Input data:
● ● ● ● ●
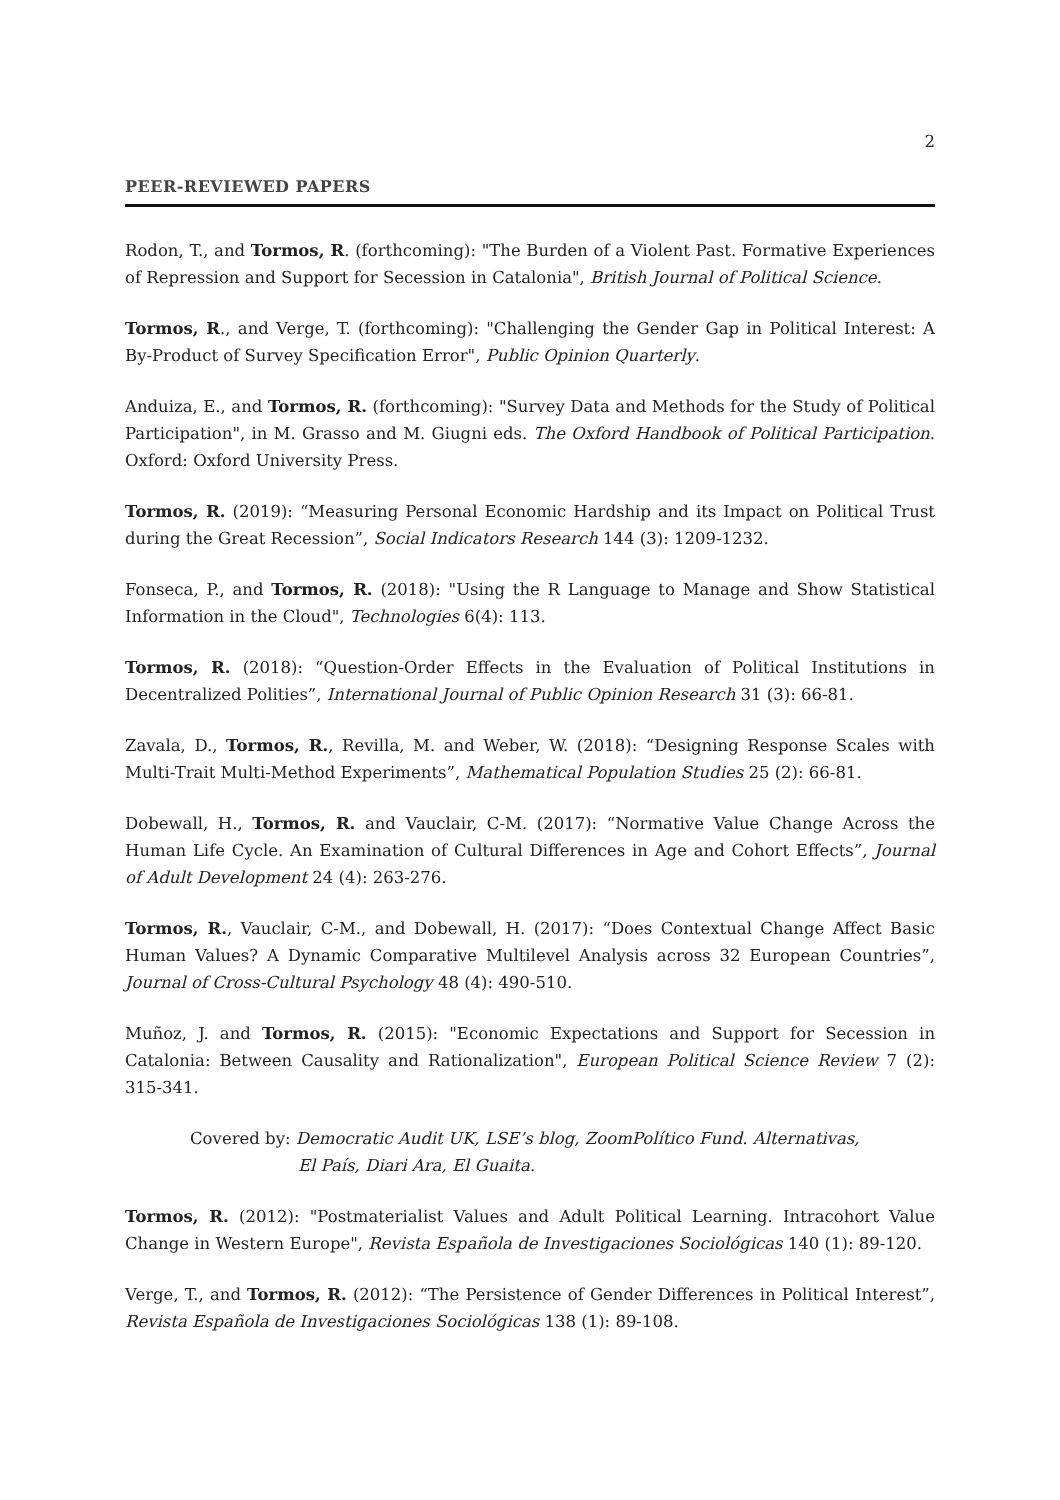2
PEER-REVIEWED PAPERS
Rodon, T., and Tormos, R. (forthcoming): "The Burden of a Violent Past. Formative Experiences of Repression and Support for Secession in Catalonia", British Journal of Political Science.
Tormos, R., and Verge, T. (forthcoming): "Challenging the Gender Gap in Political Interest: A By-Product of Survey Specification Error", Public Opinion Quarterly.
Anduiza, E., and Tormos, R. (forthcoming): "Survey Data and Methods for the Study of Political Participation", in M. Grasso and M. Giugni eds. The Oxford Handbook of Political Participation. Oxford: Oxford University Press.
Tormos, R. (2019): “Measuring Personal Economic Hardship and its Impact on Political Trust during the Great Recession”, Social Indicators Research 144 (3): 1209-1232.
Fonseca, P., and Tormos, R. (2018): "Using the R Language to Manage and Show Statistical Information in the Cloud", Technologies 6(4): 113.
Tormos, R. (2018): “Question-Order Effects in the Evaluation of Political Institutions in Decentralized Polities”, International Journal of Public Opinion Research 31 (3): 66-81.
Zavala, D., Tormos, R., Revilla, M. and Weber, W. (2018): “Designing Response Scales with Multi-Trait Multi-Method Experiments”, Mathematical Population Studies 25 (2): 66-81.
Dobewall, H., Tormos, R. and Vauclair, C-M. (2017): “Normative Value Change Across the Human Life Cycle. An Examination of Cultural Differences in Age and Cohort Effects”, Journal of Adult Development 24 (4): 263-276.
Tormos, R., Vauclair, C-M., and Dobewall, H. (2017): “Does Contextual Change Affect Basic Human Values? A Dynamic Comparative Multilevel Analysis across 32 European Countries”, Journal of Cross-Cultural Psychology 48 (4): 490-510.
Muñoz, J. and Tormos, R. (2015): "Economic Expectations and Support for Secession in Catalonia: Between Causality and Rationalization", European Political Science Review 7 (2): 315-341.
Covered by: Democratic Audit UK, LSE’s blog, ZoomPolítico Fund. Alternativas,
El País, Diari Ara, El Guaita.
Tormos, R. (2012): "Postmaterialist Values and Adult Political Learning. Intracohort Value Change in Western Europe", Revista Española de Investigaciones Sociológicas 140 (1): 89-120.
Verge, T., and Tormos, R. (2012): “The Persistence of Gender Differences in Political Interest”, Revista Española de Investigaciones Sociológicas 138 (1): 89-108.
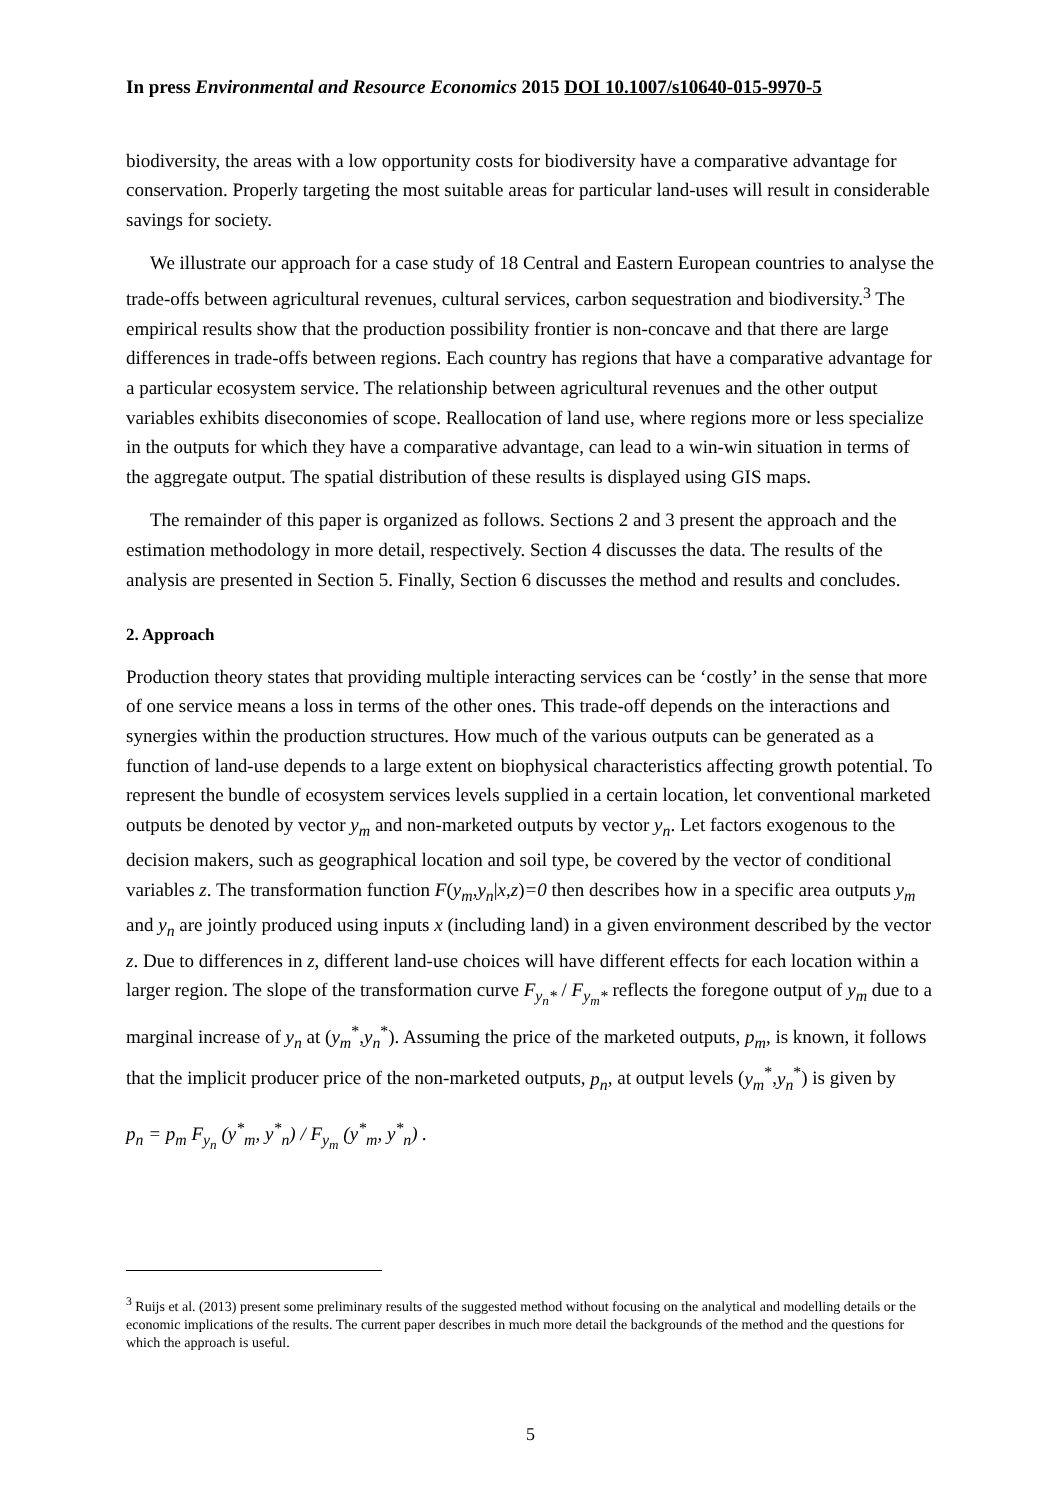In press Environmental and Resource Economics 2015 DOI 10.1007/s10640-015-9970-5
biodiversity, the areas with a low opportunity costs for biodiversity have a comparative advantage for conservation. Properly targeting the most suitable areas for particular land-uses will result in considerable savings for society.
We illustrate our approach for a case study of 18 Central and Eastern European countries to analyse the trade-offs between agricultural revenues, cultural services, carbon sequestration and biodiversity.<sup>3</sup> The empirical results show that the production possibility frontier is non-concave and that there are large differences in trade-offs between regions. Each country has regions that have a comparative advantage for a particular ecosystem service. The relationship between agricultural revenues and the other output variables exhibits diseconomies of scope. Reallocation of land use, where regions more or less specialize in the outputs for which they have a comparative advantage, can lead to a win-win situation in terms of the aggregate output. The spatial distribution of these results is displayed using GIS maps.
The remainder of this paper is organized as follows. Sections 2 and 3 present the approach and the estimation methodology in more detail, respectively. Section 4 discusses the data. The results of the analysis are presented in Section 5. Finally, Section 6 discusses the method and results and concludes.
2. Approach
Production theory states that providing multiple interacting services can be ‘costly’ in the sense that more of one service means a loss in terms of the other ones. This trade-off depends on the interactions and synergies within the production structures. How much of the various outputs can be generated as a function of land-use depends to a large extent on biophysical characteristics affecting growth potential. To represent the bundle of ecosystem services levels supplied in a certain location, let conventional marketed outputs be denoted by vector y<sub>m</sub> and non-marketed outputs by vector y<sub>n</sub>. Let factors exogenous to the decision makers, such as geographical location and soil type, be covered by the vector of conditional variables z. The transformation function F(y<sub>m</sub>,y<sub>n</sub>|x,z)=0 then describes how in a specific area outputs y<sub>m</sub> and y<sub>n</sub> are jointly produced using inputs x (including land) in a given environment described by the vector z. Due to differences in z, different land-use choices will have different effects for each location within a larger region. The slope of the transformation curve F<sub>y<sub>n</sub>*</sub> / F<sub>y<sub>m</sub>*</sub> reflects the foregone output of y<sub>m</sub> due to a marginal increase of y<sub>n</sub> at (y<sub>m</sub><sup>*</sup>,y<sub>n</sub><sup>*</sup>). Assuming the price of the marketed outputs, p<sub>m</sub>, is known, it follows that the implicit producer price of the non-marketed outputs, p<sub>n</sub>, at output levels (y<sub>m</sub><sup>*</sup>,y<sub>n</sub><sup>*</sup>) is given by
p<sub>n</sub> = p<sub>m</sub> F<sub>y<sub>n</sub></sub> (y<sup>*</sup><sub>m</sub>, y<sup>*</sup><sub>n</sub>) / F<sub>y<sub>m</sub></sub> (y<sup>*</sup><sub>m</sub>, y<sup>*</sup><sub>n</sub>) .
<sup>3</sup> Ruijs et al. (2013) present some preliminary results of the suggested method without focusing on the analytical and modelling details or the economic implications of the results. The current paper describes in much more detail the backgrounds of the method and the questions for which the approach is useful.
5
● ● ● ● ●
What to do: Copy out every line above, word for word, minus images.

Completed task:
2
PEER-REVIEWED PAPERS
Rodon, T., and Tormos, R. (forthcoming): "The Burden of a Violent Past. Formative Experiences of Repression and Support for Secession in Catalonia", British Journal of Political Science.
Tormos, R., and Verge, T. (forthcoming): "Challenging the Gender Gap in Political Interest: A By-Product of Survey Specification Error", Public Opinion Quarterly.
Anduiza, E., and Tormos, R. (forthcoming): "Survey Data and Methods for the Study of Political Participation", in M. Grasso and M. Giugni eds. The Oxford Handbook of Political Participation. Oxford: Oxford University Press.
Tormos, R. (2019): “Measuring Personal Economic Hardship and its Impact on Political Trust during the Great Recession”, Social Indicators Research 144 (3): 1209-1232.
Fonseca, P., and Tormos, R. (2018): "Using the R Language to Manage and Show Statistical Information in the Cloud", Technologies 6(4): 113.
Tormos, R. (2018): “Question-Order Effects in the Evaluation of Political Institutions in Decentralized Polities”, International Journal of Public Opinion Research 31 (3): 66-81.
Zavala, D., Tormos, R., Revilla, M. and Weber, W. (2018): “Designing Response Scales with Multi-Trait Multi-Method Experiments”, Mathematical Population Studies 25 (2): 66-81.
Dobewall, H., Tormos, R. and Vauclair, C-M. (2017): “Normative Value Change Across the Human Life Cycle. An Examination of Cultural Differences in Age and Cohort Effects”, Journal of Adult Development 24 (4): 263-276.
Tormos, R., Vauclair, C-M., and Dobewall, H. (2017): “Does Contextual Change Affect Basic Human Values? A Dynamic Comparative Multilevel Analysis across 32 European Countries”, Journal of Cross-Cultural Psychology 48 (4): 490-510.
Muñoz, J. and Tormos, R. (2015): "Economic Expectations and Support for Secession in Catalonia: Between Causality and Rationalization", European Political Science Review 7 (2): 315-341.
Covered by: Democratic Audit UK, LSE’s blog, ZoomPolítico Fund. Alternativas,
El País, Diari Ara, El Guaita.
Tormos, R. (2012): "Postmaterialist Values and Adult Political Learning. Intracohort Value Change in Western Europe", Revista Española de Investigaciones Sociológicas 140 (1): 89-120.
Verge, T., and Tormos, R. (2012): “The Persistence of Gender Differences in Political Interest”, Revista Española de Investigaciones Sociológicas 138 (1): 89-108.
In press Environmental and Resource Economics 2015 DOI 10.1007/s10640-015-9970-5
biodiversity, the areas with a low opportunity costs for biodiversity have a comparative advantage for conservation. Properly targeting the most suitable areas for particular land-uses will result in considerable savings for society.
We illustrate our approach for a case study of 18 Central and Eastern European countries to analyse the trade-offs between agricultural revenues, cultural services, carbon sequestration and biodiversity.<sup>3</sup> The empirical results show that the production possibility frontier is non-concave and that there are large differences in trade-offs between regions. Each country has regions that have a comparative advantage for a particular ecosystem service. The relationship between agricultural revenues and the other output variables exhibits diseconomies of scope. Reallocation of land use, where regions more or less specialize in the outputs for which they have a comparative advantage, can lead to a win-win situation in terms of the aggregate output. The spatial distribution of these results is displayed using GIS maps.
The remainder of this paper is organized as follows. Sections 2 and 3 present the approach and the estimation methodology in more detail, respectively. Section 4 discusses the data. The results of the analysis are presented in Section 5. Finally, Section 6 discusses the method and results and concludes.
2. Approach
Production theory states that providing multiple interacting services can be ‘costly’ in the sense that more of one service means a loss in terms of the other ones. This trade-off depends on the interactions and synergies within the production structures. How much of the various outputs can be generated as a function of land-use depends to a large extent on biophysical characteristics affecting growth potential. To represent the bundle of ecosystem services levels supplied in a certain location, let conventional marketed outputs be denoted by vector y<sub>m</sub> and non-marketed outputs by vector y<sub>n</sub>. Let factors exogenous to the decision makers, such as geographical location and soil type, be covered by the vector of conditional variables z. The transformation function F(y<sub>m</sub>,y<sub>n</sub>|x,z)=0 then describes how in a specific area outputs y<sub>m</sub> and y<sub>n</sub> are jointly produced using inputs x (including land) in a given environment described by the vector z. Due to differences in z, different land-use choices will have different effects for each location within a larger region. The slope of the transformation curve F<sub>y<sub>n</sub>*</sub> / F<sub>y<sub>m</sub>*</sub> reflects the foregone output of y<sub>m</sub> due to a marginal increase of y<sub>n</sub> at (y<sub>m</sub><sup>*</sup>,y<sub>n</sub><sup>*</sup>). Assuming the price of the marketed outputs, p<sub>m</sub>, is known, it follows that the implicit producer price of the non-marketed outputs, p<sub>n</sub>, at output levels (y<sub>m</sub><sup>*</sup>,y<sub>n</sub><sup>*</sup>) is given by
p<sub>n</sub> = p<sub>m</sub> F<sub>y<sub>n</sub></sub> (y<sup>*</sup><sub>m</sub>, y<sup>*</sup><sub>n</sub>) / F<sub>y<sub>m</sub></sub> (y<sup>*</sup><sub>m</sub>, y<sup>*</sup><sub>n</sub>) .
<sup>3</sup> Ruijs et al. (2013) present some preliminary results of the suggested method without focusing on the analytical and modelling details or the economic implications of the results. The current paper describes in much more detail the backgrounds of the method and the questions for which the approach is useful.
5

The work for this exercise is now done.